• How to complete this task:
Output a faithful copy of the entries, every picture removed.
■ ■ ■
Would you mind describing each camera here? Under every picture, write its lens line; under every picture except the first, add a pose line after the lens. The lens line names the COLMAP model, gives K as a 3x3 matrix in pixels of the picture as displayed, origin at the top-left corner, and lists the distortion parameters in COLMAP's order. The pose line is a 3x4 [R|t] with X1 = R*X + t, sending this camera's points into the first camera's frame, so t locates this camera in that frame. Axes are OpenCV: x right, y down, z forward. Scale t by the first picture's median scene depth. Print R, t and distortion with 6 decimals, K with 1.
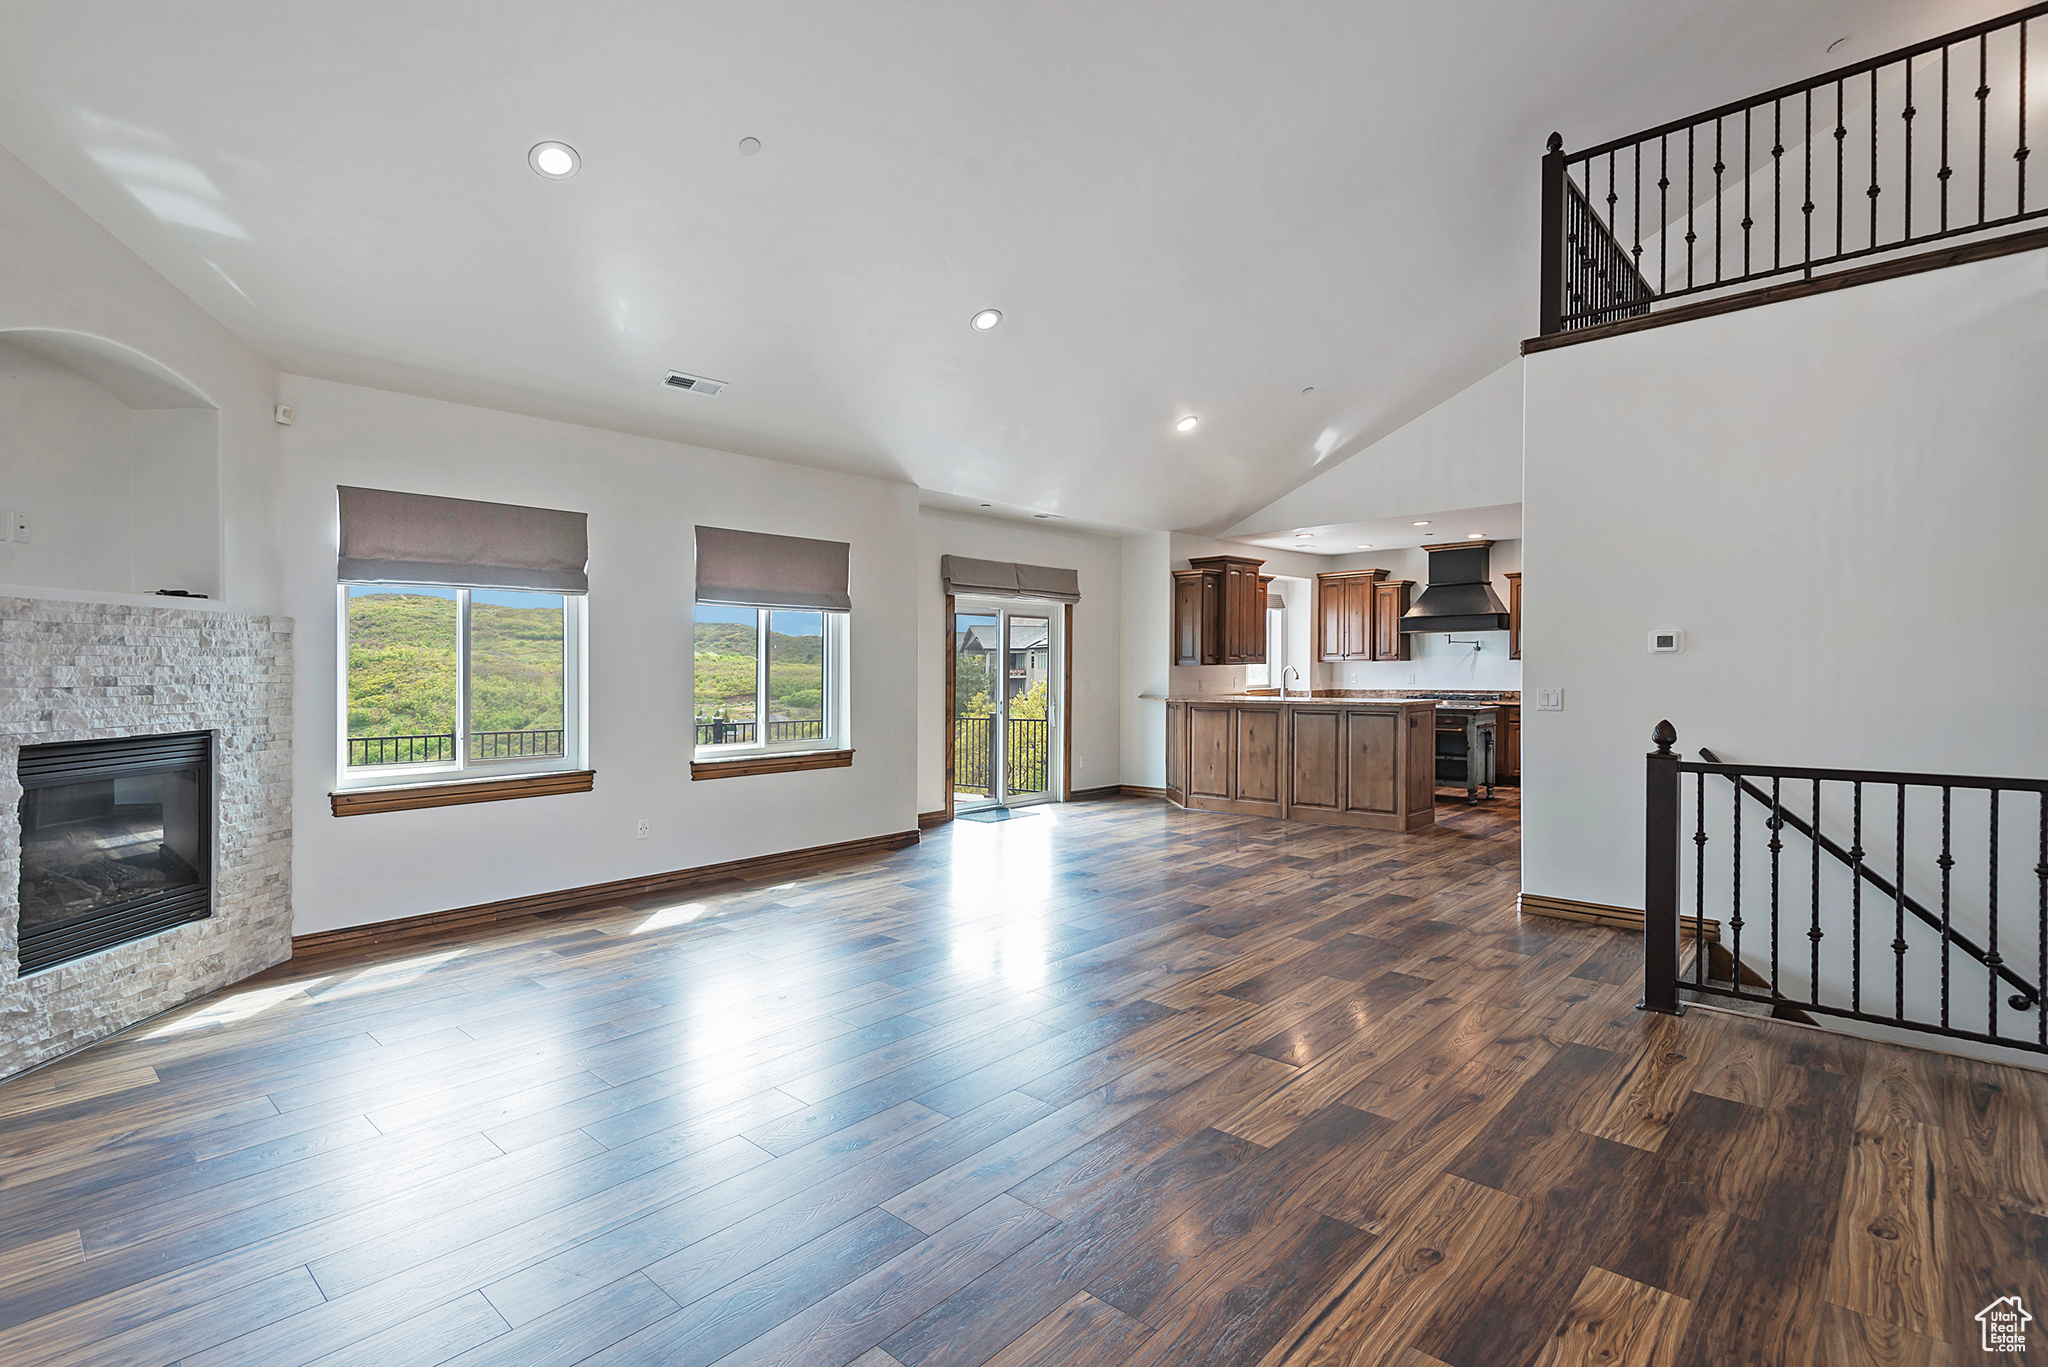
lens RADIAL K [[955.6, 0, 1021.7], [0, 955.6, 654.4], [0, 0, 1]] dist [0.023268, -0.014139]
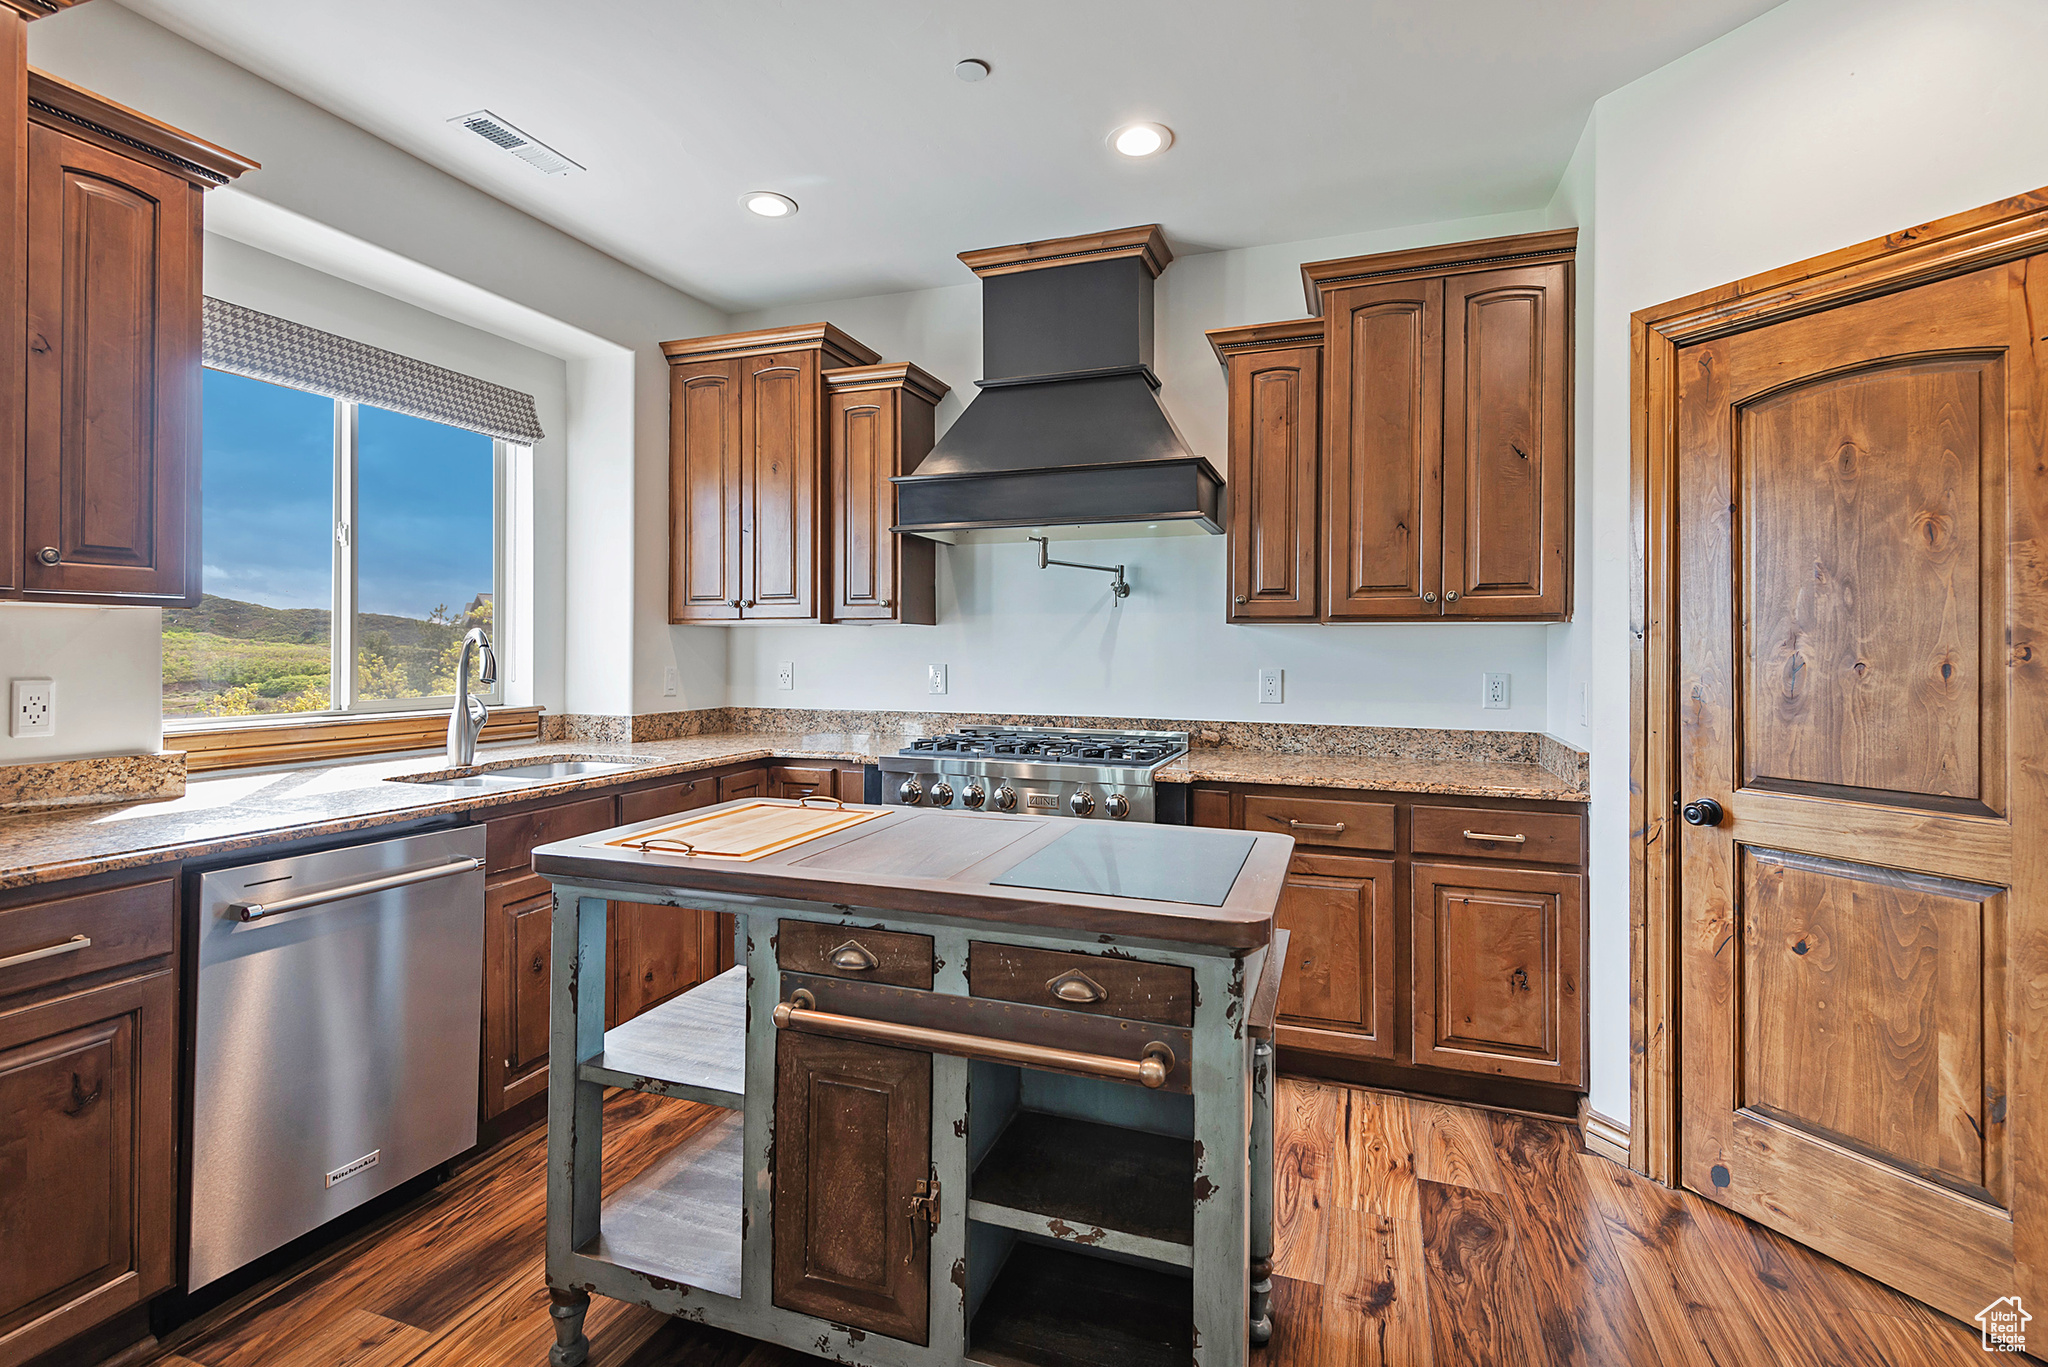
lens RADIAL K [[955.6, 0, 1000.0], [0, 955.6, 631.8], [0, 0, 1]] dist [0.023268, -0.014139]
pose [[0.919550, 0.023589, 0.392264, 0.479118], [-0.020304, 0.999715, -0.012522, 0.020977], [-0.392447, 0.003550, 0.919768, 1.109473]]
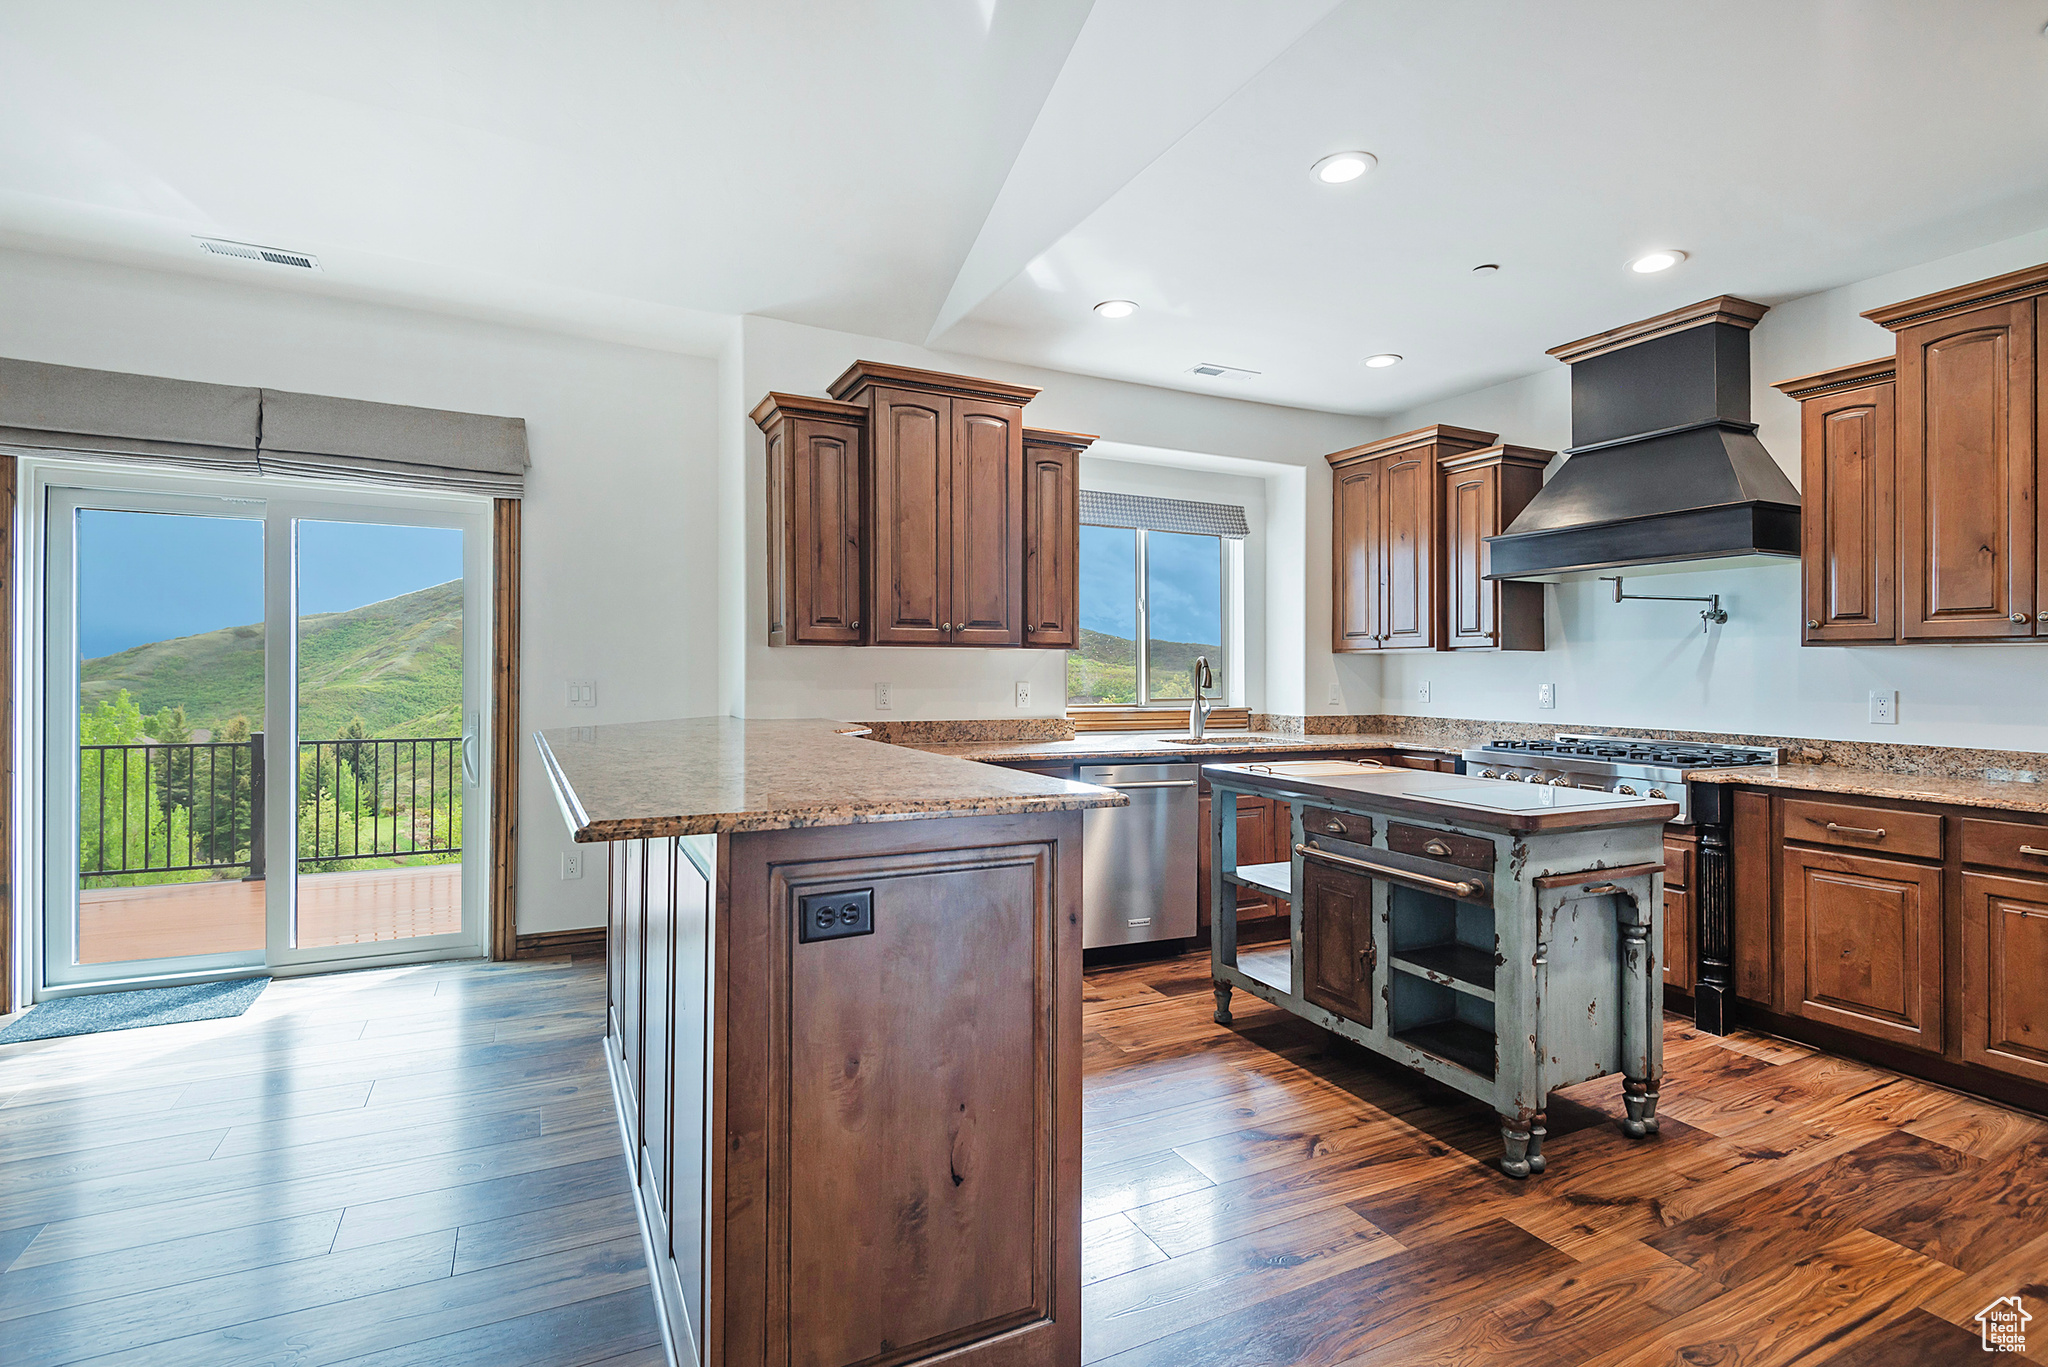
lens RADIAL K [[955.6, 0, 1018.2], [0, 955.6, 637.7], [0, 0, 1]] dist [0.023268, -0.014139]
pose [[0.937328, 0.006170, -0.348393, 0.547837], [-0.013808, 0.999716, -0.019445, 0.019795], [0.348174, 0.023037, 0.937147, 0.885448]]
■ ■ ■
• Reply:
Would you mind describing each camera here? Under every picture, write its lens line; under every picture except the first, add a pose line after the lens. The lens line names the COLMAP model, gives K as a 3x3 matrix in pixels of the picture as displayed, origin at the top-left corner, and lists the distortion parameters in COLMAP's order. The pose line is a 3x4 [R|t] with X1 = R*X + t, sending this camera's points into the first camera's frame, so t locates this camera in that frame. Axes are OpenCV: x right, y down, z forward. Scale t by the first picture's median scene depth. Print R, t and distortion with 6 decimals, K with 1.
lens RADIAL K [[955.6, 0, 1021.7], [0, 955.6, 654.4], [0, 0, 1]] dist [0.023268, -0.014139]
lens RADIAL K [[955.6, 0, 1000.0], [0, 955.6, 631.8], [0, 0, 1]] dist [0.023268, -0.014139]
pose [[0.919550, 0.023589, 0.392264, 0.479118], [-0.020304, 0.999715, -0.012522, 0.020977], [-0.392447, 0.003550, 0.919768, 1.109473]]
lens RADIAL K [[955.6, 0, 1018.2], [0, 955.6, 637.7], [0, 0, 1]] dist [0.023268, -0.014139]
pose [[0.937328, 0.006170, -0.348393, 0.547837], [-0.013808, 0.999716, -0.019445, 0.019795], [0.348174, 0.023037, 0.937147, 0.885448]]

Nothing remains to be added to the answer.